EXTRACT TO READ:

7

I must admit I'm a bit lost with macros. I want to build a macro that does the following task and I'm not sure how to do it. I want to perform a scalar product of two arrays, say x and y, which have the same length N. The result I want to compute is of the form:

z = sum_{i=0}^{N-1} x[i] * y[i].

x is const which elements are 0, 1, or -1 which are known at compile time, while y's elements are determined at runtime. Because of the structure of x, many computations are useless (terms multiplied by 0 can be removed from the sum, and multiplications of the form 1 * y[i], -1 * y[i] can be transformed into y[i], -y[i] respectively).

As an example if x = [-1, 1, 0], the scalar product above would be

z=-1 * y[0] + 1 * y[1] + 0 * y[2]

To speed up my computation I can unroll the loop by hand and rewrite the whole thing without x[i], and I could hard code the above formula as

z = -y[0] + y[1]

But this procedure is not elegant, error prone and very tedious when N becomes large.

GIVEN MATERIAL:
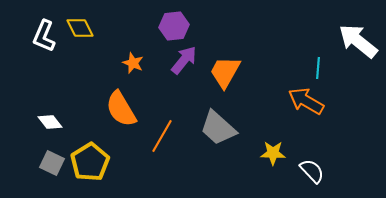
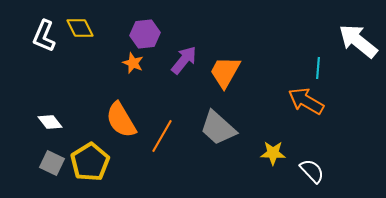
purple hexagon: moved 29 px left, 8 px down
orange semicircle: moved 11 px down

WHAT YOU WILL DO:
1/ In the macro question, reproduce the passage word for word, beginning at the words "z=-1 * y[0] + 1" and stopping after "N becomes large.".
2/ Continue the question about using macros to unroll a scalar product, picking up right after its last sentence.
The material was taken from a different source than the text.

EXPECTED RESPONSES:
1/
z=-1 * y[0] + 1 * y[1] + 0 * y[2]

To speed up my computation I can unroll the loop by hand and rewrite the whole thing without x[i], and I could hard code the above formula as

z = -y[0] + y[1]

But this procedure is not elegant, error prone and very tedious when N becomes large.

2/
I'm pretty sure I can do that with a macro, but I don't know where to start (the different books I read are not going too deep into macros and I'm stuck)...

Would anyone of you have any idea how to (if it is possible) this problem using macros?

Thank you in advance for your help!

Edit: As pointed out in many of the answers, the compiler is smart enough to remove optimize the loop in the case of integers. I am not only using integers but also floats (the x array is i32s, but in general y is f64s), so the compiler is not smart enough (and rightfully so) to optimize the loop. The following piece of code gives the following asm.

const X: [i32; 8] = [0, 1, -1, 0, 0, 1, 0, -1];

pub fn dot_x(y: [f64; 8]) -> f64 {
    X.iter().zip(y.iter()).map(|(i, j)| (*i as f64) * j).sum()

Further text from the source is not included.